Many factors contributed to Detroit’s decline: the globalization of the auto industry, a shrinking tax base, and corrupt city management. The result is a city that doesn’t just look like a post-apocalyptic wasteland, it is one.
Detroit has become a city fit for the Road Warrior. Hundreds of buildings are abandoned, authorities can’t even afford to keep all of the streetlights on, and a major international border crossing is owned by some random guy.
How did people let things get this bad? When the photos of eerily abandoned buildings started showing up online, why was no one motivated to do anything? When reports showed that Detroit citizens were waiting almost an hour for police to respond to 911 calls, why was no one shocked that something like this was happening in the United States of America?
Of course, people have thought about it. There have been so many urban renewal projects proposed for Detroit that Popular Mechanics once collected them into a lengthy cover story. Titled “Detroit 2025” it proposed redeveloping the city around its waterfront and building an epic curved bridge to Canada.
However, like most things featured in Popular Mechanics, none of this is anywhere near happening. That would require motivation and money, two things Detroit, and the rest of the country, is short on.
Instead, Detroit is down to weighing the costs and benefits of more basic things, like it’s employees’ pensions.
Saving a city isn’t easy, but it’s still surreal that the story of Detroit is an American story. Who could imagine a city in this great country being reduced to sacrificing basic services, and the contract it made with its employees, just to put together some cash?

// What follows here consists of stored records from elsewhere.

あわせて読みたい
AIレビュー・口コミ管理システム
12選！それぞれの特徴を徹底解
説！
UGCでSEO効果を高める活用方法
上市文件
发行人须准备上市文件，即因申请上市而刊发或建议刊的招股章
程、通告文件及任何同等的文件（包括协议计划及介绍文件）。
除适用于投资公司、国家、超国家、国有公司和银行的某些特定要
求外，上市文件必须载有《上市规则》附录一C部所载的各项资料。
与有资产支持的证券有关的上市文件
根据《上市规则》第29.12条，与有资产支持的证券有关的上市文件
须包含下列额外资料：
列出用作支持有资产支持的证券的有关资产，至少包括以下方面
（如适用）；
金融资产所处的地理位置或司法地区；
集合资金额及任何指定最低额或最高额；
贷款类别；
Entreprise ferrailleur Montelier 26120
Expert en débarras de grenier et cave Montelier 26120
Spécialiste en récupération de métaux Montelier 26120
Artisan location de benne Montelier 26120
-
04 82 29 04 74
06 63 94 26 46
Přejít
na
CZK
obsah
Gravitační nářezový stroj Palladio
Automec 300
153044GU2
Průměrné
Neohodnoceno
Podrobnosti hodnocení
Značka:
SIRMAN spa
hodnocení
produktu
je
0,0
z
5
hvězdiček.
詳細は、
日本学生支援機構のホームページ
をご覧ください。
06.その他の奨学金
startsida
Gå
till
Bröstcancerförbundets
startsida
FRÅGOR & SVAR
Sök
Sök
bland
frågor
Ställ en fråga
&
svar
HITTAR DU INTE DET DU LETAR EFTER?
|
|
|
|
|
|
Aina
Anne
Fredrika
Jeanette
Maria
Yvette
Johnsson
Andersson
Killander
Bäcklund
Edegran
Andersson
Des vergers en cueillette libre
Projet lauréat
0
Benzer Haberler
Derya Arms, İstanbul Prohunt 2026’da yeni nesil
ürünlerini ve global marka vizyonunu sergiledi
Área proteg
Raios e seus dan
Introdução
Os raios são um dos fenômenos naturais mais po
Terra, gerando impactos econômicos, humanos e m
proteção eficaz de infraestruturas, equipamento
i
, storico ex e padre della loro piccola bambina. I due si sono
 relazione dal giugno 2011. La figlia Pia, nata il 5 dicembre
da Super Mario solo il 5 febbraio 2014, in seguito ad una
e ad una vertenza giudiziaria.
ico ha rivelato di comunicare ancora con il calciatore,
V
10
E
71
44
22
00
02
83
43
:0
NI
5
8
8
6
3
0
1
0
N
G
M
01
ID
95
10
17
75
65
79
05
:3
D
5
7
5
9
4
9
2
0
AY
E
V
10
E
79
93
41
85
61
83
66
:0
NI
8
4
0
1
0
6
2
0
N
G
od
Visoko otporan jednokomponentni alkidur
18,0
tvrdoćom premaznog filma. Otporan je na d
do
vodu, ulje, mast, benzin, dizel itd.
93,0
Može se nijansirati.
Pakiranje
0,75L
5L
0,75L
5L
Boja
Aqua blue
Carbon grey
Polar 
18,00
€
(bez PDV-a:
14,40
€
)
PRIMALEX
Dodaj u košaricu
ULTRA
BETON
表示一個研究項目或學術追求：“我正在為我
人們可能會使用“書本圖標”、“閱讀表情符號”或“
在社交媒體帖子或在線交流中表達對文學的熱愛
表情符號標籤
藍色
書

This scenario doesn’t require imagination anymore. Maybe it’s finally time for someone to do something.
Some people say we’re heading toward the apocalypse, but in one respect we’re already there. No post-apocalyptic tale would be complete without scavengers, crafty survivors who pick through the kipple to find useful and valuable items. Apocalypse or not, those people are already out there, and they’re T.V. stars.
It started with the History Channel’s Pawn Stars. For those of you who’ve been living under a rock (or in a bunker), this isn’t a show about pizza delivery guys. It’s about a pawn shop in Las Vegas that specializes in rare items with some historical value.
If you want to sell your Soviet rocket launch keys, this is the place to go.
Since Pawn Stars, reality television has been all about scavenging. Tru TV launched its own series, Hardcore Pawn, which shows the seedier side of the pawn business. The show is definitely more hardcore than its History Channel counterpart: it’s about a pawn shop “in the heart of Detroit’s Eight Mile” run by a family of loud-mouthed shysters.
It’s not just pawn shops either. There is an entire industry based around bidding on the contents of storage units, and shows like Storage Wars and Auction Hunters depict it in all its glory.
Shows like these are a lot of fun to watch; they feature cool stuff and its easy to relate to people looking for bargains. However, there’s a bit of an unfortunate vibe to it all.
Everyone knows that the economy isn’t good and that the job market is dwindling, which brings me back to the apocalypse. In a post-apocalyptic scenario, the whole economy will consist of buying and selling material goods that were made before the world ended. How different is that from a show about people who dig through abandoned storage units looking for treasure?
Don’t get me wrong, I love to watch these shows, and others like American Pickers and Oddities. It’s just funny to see scavengers get their moment in the spotlight.